Exercise brief
Return everything in the material from the line containing "phylum: Chordata" down through its final line, both included, copied character for character.

Entries
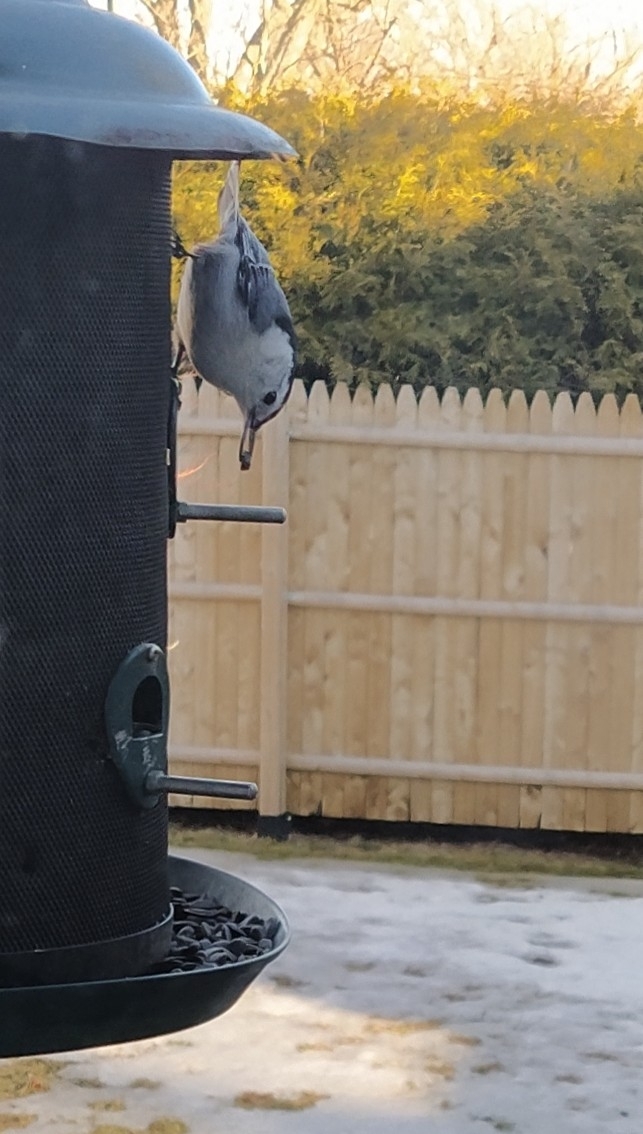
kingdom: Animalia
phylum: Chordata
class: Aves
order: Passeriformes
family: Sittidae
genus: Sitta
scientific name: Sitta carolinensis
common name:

Solution
phylum: Chordata
class: Aves
order: Passeriformes
family: Sittidae
genus: Sitta
scientific name: Sitta carolinensis
common name:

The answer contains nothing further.